Mirrors of the aforementioned type are being used to an increasing extent for commercial utilization of solar energy in solar heat systems. One application takes the form of parabolic trough solar power stations, where cylindrically curved parabolic mirrors concentrate the solar energy onto tubes positioned along the focal line, in which circulates a heat transfer medium, which carries the heat absorbed to a generator station, where it is utilized for power generation.
Another application takes the form of solar tower power stations, where a number of plane mirrors direct the solar energy onto a "hot spot" on a tower, from whence the heat is dissipated via a high temperature heat transfer medium such as sodium and is also utilized for power generation.
The efficiency of solar heat systems is itself limited in optimum utilization of the solar energy for thermodynamic reasons. It would therefore be desirable to supply the solar rays directly to a utilization facility, that is to say without the diversion via process heat.
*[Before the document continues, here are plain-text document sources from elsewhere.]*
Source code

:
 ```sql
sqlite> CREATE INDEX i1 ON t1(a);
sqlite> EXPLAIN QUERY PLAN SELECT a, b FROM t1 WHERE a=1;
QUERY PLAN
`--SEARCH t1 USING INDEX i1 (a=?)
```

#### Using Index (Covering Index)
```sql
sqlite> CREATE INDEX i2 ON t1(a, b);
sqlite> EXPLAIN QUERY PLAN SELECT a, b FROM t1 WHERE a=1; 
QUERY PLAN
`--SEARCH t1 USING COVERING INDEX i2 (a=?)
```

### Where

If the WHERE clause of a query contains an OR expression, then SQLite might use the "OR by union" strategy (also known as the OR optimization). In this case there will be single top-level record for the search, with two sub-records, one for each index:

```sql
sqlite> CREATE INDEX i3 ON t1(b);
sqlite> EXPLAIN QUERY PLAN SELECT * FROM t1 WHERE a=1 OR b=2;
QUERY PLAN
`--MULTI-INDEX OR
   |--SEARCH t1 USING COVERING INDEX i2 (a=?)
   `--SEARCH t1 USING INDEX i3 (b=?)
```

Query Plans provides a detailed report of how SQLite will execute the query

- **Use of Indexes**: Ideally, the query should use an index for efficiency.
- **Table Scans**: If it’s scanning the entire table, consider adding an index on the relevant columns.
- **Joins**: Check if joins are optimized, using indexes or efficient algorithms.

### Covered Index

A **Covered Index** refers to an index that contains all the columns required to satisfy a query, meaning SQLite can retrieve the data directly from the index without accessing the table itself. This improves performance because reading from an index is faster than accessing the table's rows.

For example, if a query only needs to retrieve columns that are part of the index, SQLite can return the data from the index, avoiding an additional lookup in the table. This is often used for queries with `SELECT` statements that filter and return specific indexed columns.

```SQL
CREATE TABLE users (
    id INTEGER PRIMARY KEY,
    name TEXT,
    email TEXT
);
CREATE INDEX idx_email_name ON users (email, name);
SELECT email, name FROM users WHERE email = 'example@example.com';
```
A possibility to this end is offered by chemical processes. In the case of the so-called solar chemical utilization of solar energy, it is possible essentially to distinguish between three categories of chemical processes;
1. Generation of energy carrier media, e.g. hydrogen, synthesis gas, ammonia, methanol, aluminum.
2. Generation of primary materials, e.g. calcination of limestone, reduction of ores, desalination of water, production of carbon fibres, of nylon, of vitamin D.
3. Radiation induced reactions, e.g. the treatment of surfaces (alloy formation), decomposition of toxic substances, etc.
As with solar heat systems, it is necessary if possible with solar chemical systems to increase the energy density, for example by means of parabolically curved mirrors. It is important with the solar chemical processes mentioned for the reflectors to possess a high reflection factor, particularly in the short wave region of the solar spectrum. The reason for this is to be found in the fact that on the one hand, a series of chemical processes will only take place at all if a sufficiently high proportion of high energy, that is to say short wave radiation, is present. On the other hand, the thermodynamic quality of the electromagnetic radiation increases, the shorter the wavelength of the radiation is.
Attempts have already been made to provide solar mirrors for solar chemical processes which, in comparison with the rearsilvered glass mirrors of the generic type, possess an increased reflection factor in the UV region. In the case of these mirrors, aluminum is used for the reflective layer; this in contrast to silver possesses a sufficiently high reflection factor in the UV region. To prevent the UV content of the solar radiation being absorbed in the glass before even reaching the aluminum layer, it is necessary with these mirrors to apply the aluminum layer to the front of the substrate.
Such a configuration does in fact actually increase the reflection factor in the UV region. Locating the aluminum layer on the front reduces resistance to ageing and scratching however, even if the aluminum layer is covered with a dielectric protective layer. In addition, with the layer thicknesses usual and necessary, such a protective layer produces inter alia by interference undesirable reduction of the reflection factor of the aluminum layer in some regions of the spectrum. A further disadvantage is the lower overall solar reflection factor of aluminum, this amounting to several percent.